Los Angeles Mayor Tom Bradley supports buying the rights of way, Deputy Mayor Mike Gage said. However, there are signs the City Council is divided over both the specific routes and the way the commission is proceeding to acquire these lands.


The debate in the San Fernando Valley, where the focus is on selecting a route, is one indication that the political hurdles to buying the routes may prove much tougher than the financial obstacles.

The big questions are: Should the line go underground? Would the best route be along the Southern Pacific’s Victory-Chandler corridor that passes through residential areas? Or should a new right of way parallel the Ventura Freeway?

The commission’s environmental impact study evaluating these routes is due in March and is anxiously awaited by various factions opposed to one or another of the alternatives.

Turning Up the Heat


Intentionally or not, Southern Pacific turned up the heat in May by announcing that it was putting the Santa Monica, San Bernardino and Santa Ana branches on the block. No mention was made of the Burbank line negotiations because, railroad officials said, the political controversy there has turned the area “into a war zone.”

While the May public sale notice did not mention Burbank, the railroad told the Transportation Commission it had to have a quick decision on these lands as well. The commission has waffled, twice putting off decisions on the Burbank right of way and the four individual station properties, while committing nearly $500,000 in appraisal fees for setting price tags on most of the other railroad offerings.

This has brought a sharp response not only from the Valley, but the Westside as well, where homeowners are concerned about the impact of passenger trains, stations and related commercial developments.

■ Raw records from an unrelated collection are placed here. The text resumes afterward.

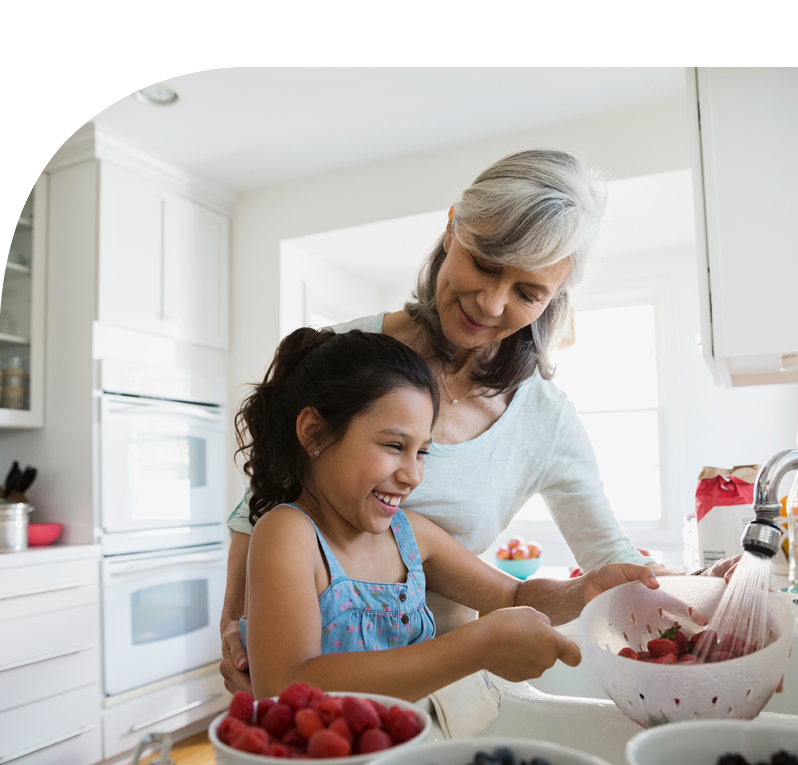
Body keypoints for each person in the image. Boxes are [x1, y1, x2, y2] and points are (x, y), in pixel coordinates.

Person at [221, 148, 734, 696]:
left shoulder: (537, 425)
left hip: (438, 688)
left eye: (528, 292)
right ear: (452, 230)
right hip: (317, 690)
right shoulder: (349, 360)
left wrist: (682, 590)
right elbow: (264, 503)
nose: (490, 305)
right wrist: (235, 625)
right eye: (485, 264)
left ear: (553, 298)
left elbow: (596, 562)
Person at [235, 326, 659, 701]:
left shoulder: (408, 537)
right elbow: (285, 684)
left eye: (422, 452)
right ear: (314, 433)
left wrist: (584, 592)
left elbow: (512, 597)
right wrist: (474, 647)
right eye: (393, 446)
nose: (414, 475)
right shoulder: (289, 534)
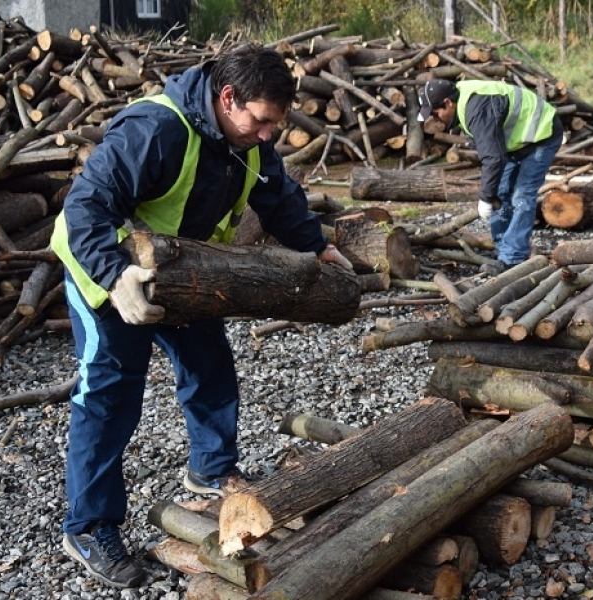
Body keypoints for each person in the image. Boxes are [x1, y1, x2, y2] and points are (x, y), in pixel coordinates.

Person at [49, 44, 351, 589]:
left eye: (275, 126)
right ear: (228, 98)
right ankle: (89, 527)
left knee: (209, 366)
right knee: (110, 393)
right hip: (109, 270)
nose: (266, 135)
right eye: (260, 121)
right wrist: (116, 276)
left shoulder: (251, 141)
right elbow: (85, 209)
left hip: (182, 271)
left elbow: (278, 196)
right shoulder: (154, 130)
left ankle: (211, 469)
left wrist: (318, 247)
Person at [417, 78, 562, 275]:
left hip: (542, 134)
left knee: (522, 195)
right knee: (500, 192)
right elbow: (492, 153)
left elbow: (493, 159)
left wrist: (484, 197)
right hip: (514, 143)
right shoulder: (462, 103)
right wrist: (490, 194)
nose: (436, 119)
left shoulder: (478, 108)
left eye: (436, 113)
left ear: (448, 103)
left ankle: (513, 259)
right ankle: (504, 251)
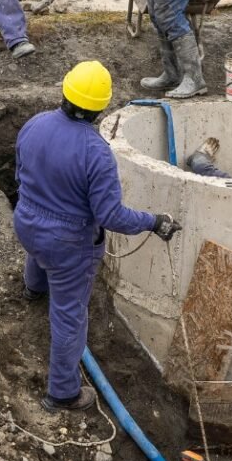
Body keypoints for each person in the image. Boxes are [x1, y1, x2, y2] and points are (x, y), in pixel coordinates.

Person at [13, 60, 182, 411]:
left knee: (40, 250)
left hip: (26, 221)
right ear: (100, 107)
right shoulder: (96, 152)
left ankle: (33, 289)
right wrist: (154, 222)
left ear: (65, 92)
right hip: (67, 245)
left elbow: (21, 174)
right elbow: (111, 216)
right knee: (69, 316)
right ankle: (62, 393)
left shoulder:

“We are absolutely opposed to any purchasing of property or appraisal of property at this time, " said Valley resident Herman of the Eastern Sector Transit Coalition, a homeowner group. He said the recent actions of the commission, however, “have confirmed our worst fears . . . this is a done deal.”


“We wouldn’t stand in the way of a good system . . . (but) going through residential areas is not appropriate,” said Westwood Gardens Civic Assn. spokesman Steve Kunin.

Councilmen’s Views

Los Angeles Councilmen Nate Holden and Zev Yaroslavsky have taken the county commission to task for starting negotiations for individual parcels along the Victory-Chandler right of way while the environmental impact report is still being developed.

“It is ludicrous to spend great sums . . . when a route hasn’t even been selected yet,” Yaroslavsky said. He urged the commission to put off any decisions until the environmental reports are in and the route selected.


Railroad officials say they cannot wait for the political turmoil to subside. The lands adjacent to the rights of way must be sold immediately and the deals on the rights of ways themselves must be completed by the end of the year, said Southern Pacific spokesman Ken W. Dixon. If public agencies do not take up the lands, he said they will be sold to private developers.

Even if the current controversies are resolved and the effort to re-create some kind of passenger rail network does get out on the fast track, there are no guarantees the idea won’t get sidetracked somewhere else down the line.

“Remember, this is Southern California . . . where some people say ‘I want it here’ while others say ‘I want it there,’ and others say ‘I don’t want it at all,” said Fred Silverman, a commission rail expert. “Decision making is not a Southern California strong point.”